"Well, this good man will open this one for you; do it, my friend."

The last words were addressed to the gatekeeper, who stood quite thunderstruck on hearing Captain Van Deken addressing by the title of Monseigneur this pale young man, to whom he himself had spoken in such a familiar way.

As it were to make up for his fault, he hastened to open the gate, which swung creaking on its hinges.

"Will Monseigneur avail himself of my horse?" asked the Captain.

"I thank you, Captain, I shall use my own steed, which is waiting for me close at hand."

And taking from his pocket a golden whistle, such as was generally used at that time for summoning the servants, he sounded it with a shrill and prolonged call, on which an equerry on horseback speedily made his appearance, leading another horse by the bridle.

William, without touching the stirrup, vaulted into the saddle of the led horse, and, setting his spurs into its flanks, started off for the Leyden road. Having reached it, he turned round and beckoned to the Captain who was far behind, to ride by his side.

"Do you know," he then said, without stopping, "that those rascals have killed John de Witt as well as his brother?"

"Alas! Monseigneur," the Captain answered sadly, "I should like it much better if these two difficulties were still in your Highness's way of becoming de facto Stadtholder of Holland."

"Certainly, it would have been better," said William, "if what did happen had not happened. But it cannot be helped now, and we have had nothing to do with it. Let us push on, Captain, that we may arrive at Alphen before the message which the States-General are sure to send to me to the camp."
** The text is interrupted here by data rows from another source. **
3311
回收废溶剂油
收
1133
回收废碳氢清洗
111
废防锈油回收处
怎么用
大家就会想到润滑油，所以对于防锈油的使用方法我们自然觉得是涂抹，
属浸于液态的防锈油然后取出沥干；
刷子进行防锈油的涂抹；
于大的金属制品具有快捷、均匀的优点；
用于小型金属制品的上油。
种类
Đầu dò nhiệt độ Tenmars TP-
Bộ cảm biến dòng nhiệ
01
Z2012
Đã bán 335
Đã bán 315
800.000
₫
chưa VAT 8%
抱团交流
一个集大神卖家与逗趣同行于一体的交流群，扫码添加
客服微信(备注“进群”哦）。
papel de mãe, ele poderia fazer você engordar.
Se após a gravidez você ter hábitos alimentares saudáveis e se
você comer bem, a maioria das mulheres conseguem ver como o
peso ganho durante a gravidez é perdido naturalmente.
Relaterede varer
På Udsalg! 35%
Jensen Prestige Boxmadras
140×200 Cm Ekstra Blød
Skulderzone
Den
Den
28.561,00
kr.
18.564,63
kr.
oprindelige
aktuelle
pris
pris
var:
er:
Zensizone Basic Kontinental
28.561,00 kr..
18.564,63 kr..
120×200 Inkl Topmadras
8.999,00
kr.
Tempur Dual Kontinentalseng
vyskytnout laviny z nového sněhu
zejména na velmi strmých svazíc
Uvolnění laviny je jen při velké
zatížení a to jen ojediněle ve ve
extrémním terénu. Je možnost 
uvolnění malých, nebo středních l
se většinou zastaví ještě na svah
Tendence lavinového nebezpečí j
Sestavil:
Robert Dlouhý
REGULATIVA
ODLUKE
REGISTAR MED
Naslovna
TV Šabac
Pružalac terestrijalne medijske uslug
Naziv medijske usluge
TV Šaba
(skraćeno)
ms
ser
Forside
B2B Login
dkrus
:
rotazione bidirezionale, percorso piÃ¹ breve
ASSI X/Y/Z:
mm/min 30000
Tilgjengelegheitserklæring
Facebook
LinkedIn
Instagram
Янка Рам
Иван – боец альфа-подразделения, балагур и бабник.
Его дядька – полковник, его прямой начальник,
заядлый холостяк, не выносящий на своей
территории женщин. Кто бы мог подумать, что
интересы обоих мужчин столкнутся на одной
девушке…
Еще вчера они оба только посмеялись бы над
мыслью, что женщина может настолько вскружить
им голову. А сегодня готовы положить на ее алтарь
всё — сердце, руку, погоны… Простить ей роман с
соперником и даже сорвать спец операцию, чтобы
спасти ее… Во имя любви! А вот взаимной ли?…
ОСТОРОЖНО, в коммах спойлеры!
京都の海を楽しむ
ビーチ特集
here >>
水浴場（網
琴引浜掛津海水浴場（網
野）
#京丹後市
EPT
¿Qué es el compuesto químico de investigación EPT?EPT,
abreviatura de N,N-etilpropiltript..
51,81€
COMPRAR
The Captain bowed, allowed the Prince to ride ahead and, for the remainder of the journey, kept at the same respectful distance as he had done before his Highness called him to his side.

"How I should wish," William of Orange malignantly muttered to himself, with a dark frown and setting the spurs to his horse, "to see the figure which Louis will cut when he is apprised of the manner in which his dear friends De Witt have been served! Oh thou Sun! thou Sun! as truly as I am called William the Silent, thou Sun, thou hadst best look to thy rays!"

And the young Prince, the relentless rival of the Great King, sped away upon his fiery steed,--this future Stadtholder who had been but the day before very uncertainly established in his new power, but for whom the burghers of the Hague had built a staircase with the bodies of John and Cornelius, two princes as noble as he in the eyes of God and man.